The goal of this historical overview is to illustrate that the meaning of the term “ARG” now strongly depends on the context in which it is used, and can mean both the stochastic process that generates genealogies in the presence of recombination (e.g. Nordborg, 2000; Birkner et al., 2013; Wilton et al., 2015; Griffiths et al., 2016), as well as, more commonly, the concrete realisation of ancestry from a process (e.g. Gusfield, 2014; Mathieson and Scally, 2020; Brandt et al., 2022).

B. The Big and Little ARG

Here we review two important stochastic processes that construct ARGs: the “Big” ARG process of Griffiths and Marjoram (1997), and the “Little” ARG process of Hudson (1983a). The Big ARG process is mathematically simpler but is computationally intractable due to generating a vast number of ancestors which contribute no genetic material to the initial sample. The Little ARG process avoids non-genetic ancestors at the cost of more complex dynamics and state space. We also demonstrate that applications relying on the grouping of inheritance pathways into ancestral lineages, such as likelihood-based inference under the coalescent, requires that the gARG (or eARG) data structure be interpreted in a model-specific way.
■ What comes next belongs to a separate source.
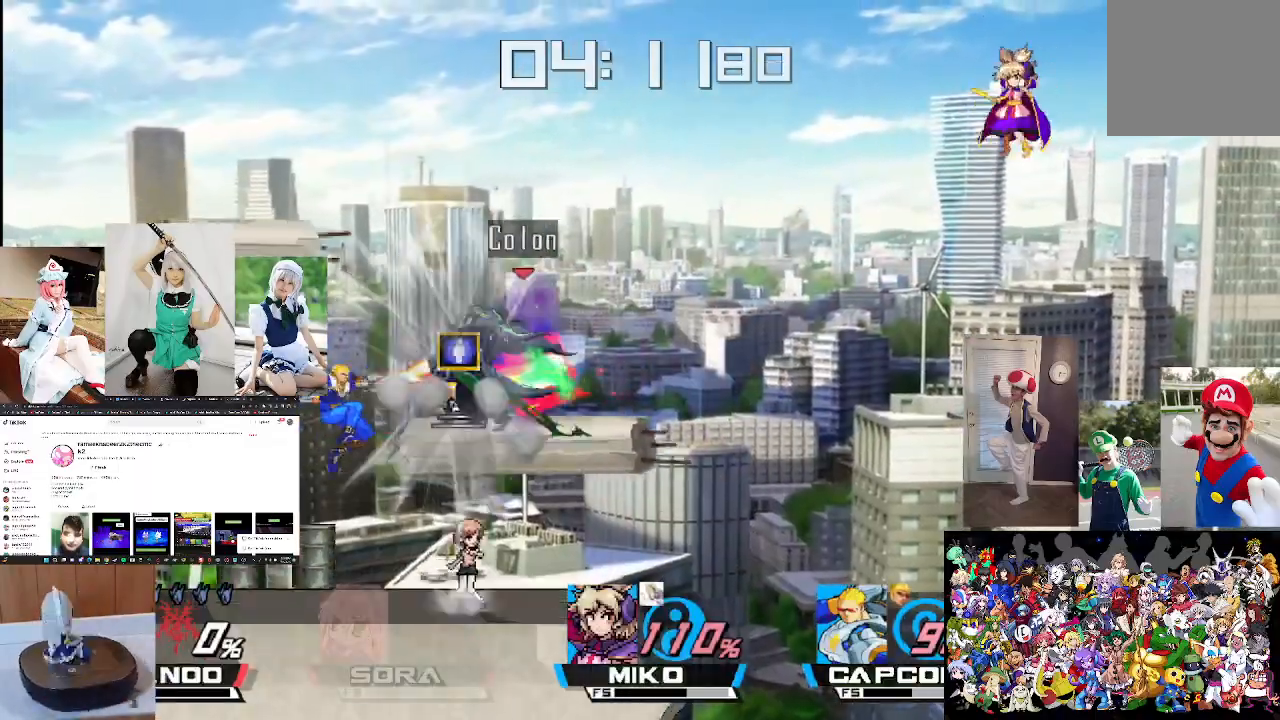
{"buttons": [], "left_stick": "left", "right_stick": "center", "events": [[33, "left_stick", "center"], [67, "right_stick", "up"], [167, "left_stick", "left"], [167, "right_stick", "center"], [300, "left_stick", "center"], [500, "left_stick", "left"]]}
A generic state of the Little ARG process consists of a finite collection of lineages $L$ , each of which is a list of disjoint ancestry segments $(ℓ, r, a)$ , where $[ℓ, r)$ is a half-closed genomic interval and $a$ is an integer tracking the number of samples to which the lineage is ancestral over that interval. We also usually track the node associated with each segment, but that is not important for our purposes here so we omit it to lighten notation. The initial condition for a sample of $n$ genomes of length $m$ consists of $n$ lineages of the form ${(0, m, 1)}$ . The process traverses a series of common ancestor and recombination events backwards in time. Recombination events happen at rate $ρ ν / (m - 1)$ , where $ρ \geq 0$ is a per-genome recombination rate and

ν = \sum_{x \in L} (\underset{(ℓ, r, a) \in x}{m a x} r - \underset{(ℓ, r, a) \in x}{m i n} ℓ - 1)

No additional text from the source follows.